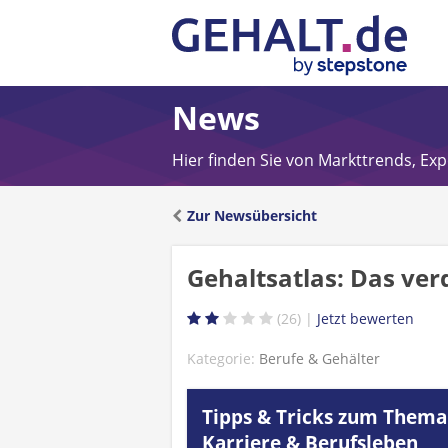
News
Hier finden Sie von Markttrends, Ex
Zur Newsübersicht
Gehaltsatlas: Das ve
26
Kategorie:
Berufe & Gehälter
Tipps & Tricks zum Thema
Karriere & Berufsleben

• [Assignment]: Your answer must be an exact copy of the records above, with no pictures included.

• [Output below]:
News
Hier finden Sie von Markttrends, Ex
Zur Newsübersicht
Gehaltsatlas: Das ve
26
Kategorie:
Berufe & Gehälter
Tipps & Tricks zum Thema
Karriere & Berufsleben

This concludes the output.